- [What you are asked to do]: Please filter the entries for the word "labels" and copy every line that has it.

- [Provided records]:
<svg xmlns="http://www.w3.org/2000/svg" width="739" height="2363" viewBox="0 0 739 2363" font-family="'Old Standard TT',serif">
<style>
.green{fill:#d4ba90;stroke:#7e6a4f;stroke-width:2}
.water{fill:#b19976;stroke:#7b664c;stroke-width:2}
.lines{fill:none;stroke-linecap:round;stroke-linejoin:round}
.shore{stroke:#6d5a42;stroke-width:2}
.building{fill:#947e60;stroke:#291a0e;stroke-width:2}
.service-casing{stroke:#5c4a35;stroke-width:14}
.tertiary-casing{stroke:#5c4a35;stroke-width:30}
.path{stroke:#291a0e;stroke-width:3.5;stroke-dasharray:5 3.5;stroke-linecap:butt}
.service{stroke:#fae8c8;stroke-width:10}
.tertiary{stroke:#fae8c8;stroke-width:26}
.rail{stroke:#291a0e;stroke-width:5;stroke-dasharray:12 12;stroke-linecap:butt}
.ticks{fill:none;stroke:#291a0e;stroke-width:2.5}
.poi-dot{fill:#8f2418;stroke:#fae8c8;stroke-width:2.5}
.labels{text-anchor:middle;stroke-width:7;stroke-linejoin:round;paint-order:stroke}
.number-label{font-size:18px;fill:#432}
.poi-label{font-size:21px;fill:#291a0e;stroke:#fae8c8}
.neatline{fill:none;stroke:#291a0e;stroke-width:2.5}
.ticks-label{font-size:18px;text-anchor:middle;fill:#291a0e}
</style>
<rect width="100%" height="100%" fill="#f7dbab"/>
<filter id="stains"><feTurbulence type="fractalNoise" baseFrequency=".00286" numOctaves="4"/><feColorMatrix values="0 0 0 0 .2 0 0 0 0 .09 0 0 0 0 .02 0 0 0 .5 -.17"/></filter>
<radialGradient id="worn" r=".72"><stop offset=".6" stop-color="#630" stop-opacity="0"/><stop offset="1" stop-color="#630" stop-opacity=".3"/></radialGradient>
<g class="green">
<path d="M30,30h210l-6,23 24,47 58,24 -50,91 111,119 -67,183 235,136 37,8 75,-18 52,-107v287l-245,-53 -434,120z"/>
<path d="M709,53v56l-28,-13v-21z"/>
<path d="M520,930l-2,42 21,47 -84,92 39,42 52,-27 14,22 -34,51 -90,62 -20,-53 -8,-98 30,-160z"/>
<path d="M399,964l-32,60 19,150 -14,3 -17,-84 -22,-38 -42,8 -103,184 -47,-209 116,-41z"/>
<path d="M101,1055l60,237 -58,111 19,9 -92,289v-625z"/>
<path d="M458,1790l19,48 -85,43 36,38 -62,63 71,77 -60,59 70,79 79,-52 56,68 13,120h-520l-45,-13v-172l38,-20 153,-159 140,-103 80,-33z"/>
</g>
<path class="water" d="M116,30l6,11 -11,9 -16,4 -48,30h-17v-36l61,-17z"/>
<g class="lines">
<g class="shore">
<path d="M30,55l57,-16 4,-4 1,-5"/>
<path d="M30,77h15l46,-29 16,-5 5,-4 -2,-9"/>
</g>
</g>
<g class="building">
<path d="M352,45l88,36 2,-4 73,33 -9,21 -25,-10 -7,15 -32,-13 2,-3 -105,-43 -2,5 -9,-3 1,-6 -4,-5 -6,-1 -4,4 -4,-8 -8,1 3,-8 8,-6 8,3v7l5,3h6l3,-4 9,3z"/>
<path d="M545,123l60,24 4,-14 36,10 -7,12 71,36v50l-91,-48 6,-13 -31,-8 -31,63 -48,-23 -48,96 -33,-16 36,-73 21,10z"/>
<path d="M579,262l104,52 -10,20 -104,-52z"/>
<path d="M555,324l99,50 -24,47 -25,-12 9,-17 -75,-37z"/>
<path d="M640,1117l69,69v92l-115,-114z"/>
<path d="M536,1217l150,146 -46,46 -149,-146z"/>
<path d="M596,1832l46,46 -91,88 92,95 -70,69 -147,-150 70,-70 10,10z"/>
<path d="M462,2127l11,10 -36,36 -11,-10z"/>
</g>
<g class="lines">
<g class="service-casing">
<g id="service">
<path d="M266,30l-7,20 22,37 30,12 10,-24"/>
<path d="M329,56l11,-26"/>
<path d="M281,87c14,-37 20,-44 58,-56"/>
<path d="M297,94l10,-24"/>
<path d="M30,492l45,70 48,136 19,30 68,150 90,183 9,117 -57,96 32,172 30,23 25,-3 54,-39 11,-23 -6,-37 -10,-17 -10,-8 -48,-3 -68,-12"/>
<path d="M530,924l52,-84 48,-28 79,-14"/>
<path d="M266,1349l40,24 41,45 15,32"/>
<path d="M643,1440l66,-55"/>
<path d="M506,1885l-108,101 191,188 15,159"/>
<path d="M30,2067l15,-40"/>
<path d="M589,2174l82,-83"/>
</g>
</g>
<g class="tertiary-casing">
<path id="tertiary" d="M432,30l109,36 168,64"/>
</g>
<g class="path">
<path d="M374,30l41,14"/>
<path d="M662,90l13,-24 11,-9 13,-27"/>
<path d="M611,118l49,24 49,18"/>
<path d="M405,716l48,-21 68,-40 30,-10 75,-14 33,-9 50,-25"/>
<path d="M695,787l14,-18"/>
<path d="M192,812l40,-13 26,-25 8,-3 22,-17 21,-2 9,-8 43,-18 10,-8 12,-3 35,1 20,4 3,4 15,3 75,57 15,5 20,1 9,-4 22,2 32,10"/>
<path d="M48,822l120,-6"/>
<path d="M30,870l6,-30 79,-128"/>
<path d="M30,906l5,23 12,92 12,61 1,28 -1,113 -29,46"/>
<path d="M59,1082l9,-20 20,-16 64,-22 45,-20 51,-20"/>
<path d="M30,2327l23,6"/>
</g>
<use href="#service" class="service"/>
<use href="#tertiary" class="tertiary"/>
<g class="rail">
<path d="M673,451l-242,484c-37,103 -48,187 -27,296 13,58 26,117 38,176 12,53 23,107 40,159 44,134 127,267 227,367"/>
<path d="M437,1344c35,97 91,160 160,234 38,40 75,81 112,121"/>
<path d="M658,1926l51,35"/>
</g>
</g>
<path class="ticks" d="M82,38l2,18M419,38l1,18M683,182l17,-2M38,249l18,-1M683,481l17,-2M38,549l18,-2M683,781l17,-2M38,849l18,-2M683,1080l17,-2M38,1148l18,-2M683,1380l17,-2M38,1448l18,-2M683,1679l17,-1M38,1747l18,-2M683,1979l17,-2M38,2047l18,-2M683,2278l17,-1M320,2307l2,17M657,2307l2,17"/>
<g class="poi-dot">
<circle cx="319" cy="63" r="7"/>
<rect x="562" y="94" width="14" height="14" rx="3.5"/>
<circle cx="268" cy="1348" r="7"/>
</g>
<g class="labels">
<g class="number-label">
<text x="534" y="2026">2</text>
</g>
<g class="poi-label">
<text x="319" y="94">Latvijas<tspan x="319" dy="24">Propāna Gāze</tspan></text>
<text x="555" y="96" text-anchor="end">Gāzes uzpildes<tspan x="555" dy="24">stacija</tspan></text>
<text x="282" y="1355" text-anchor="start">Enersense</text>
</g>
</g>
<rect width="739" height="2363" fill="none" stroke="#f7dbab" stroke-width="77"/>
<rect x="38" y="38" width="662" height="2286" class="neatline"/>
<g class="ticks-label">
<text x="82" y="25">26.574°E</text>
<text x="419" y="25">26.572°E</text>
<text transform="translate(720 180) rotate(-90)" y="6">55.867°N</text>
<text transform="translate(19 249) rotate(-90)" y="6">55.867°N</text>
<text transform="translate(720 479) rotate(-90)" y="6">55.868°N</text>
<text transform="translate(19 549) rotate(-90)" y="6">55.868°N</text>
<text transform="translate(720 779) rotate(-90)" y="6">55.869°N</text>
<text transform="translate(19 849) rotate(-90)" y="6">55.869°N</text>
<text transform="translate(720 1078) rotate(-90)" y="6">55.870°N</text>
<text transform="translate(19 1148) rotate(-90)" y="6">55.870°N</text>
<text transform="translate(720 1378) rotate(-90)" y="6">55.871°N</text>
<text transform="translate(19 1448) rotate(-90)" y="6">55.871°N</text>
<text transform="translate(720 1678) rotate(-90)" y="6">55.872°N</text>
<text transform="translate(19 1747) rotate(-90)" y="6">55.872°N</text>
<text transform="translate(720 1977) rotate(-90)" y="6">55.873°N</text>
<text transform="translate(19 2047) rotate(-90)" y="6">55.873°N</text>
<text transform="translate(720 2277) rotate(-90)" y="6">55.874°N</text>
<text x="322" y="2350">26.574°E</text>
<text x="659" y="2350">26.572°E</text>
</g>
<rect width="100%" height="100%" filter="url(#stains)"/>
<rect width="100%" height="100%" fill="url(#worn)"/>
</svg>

- [Reply]:
.labels{text-anchor:middle;stroke-width:7;stroke-linejoin:round;paint-order:stroke}
<g class="labels">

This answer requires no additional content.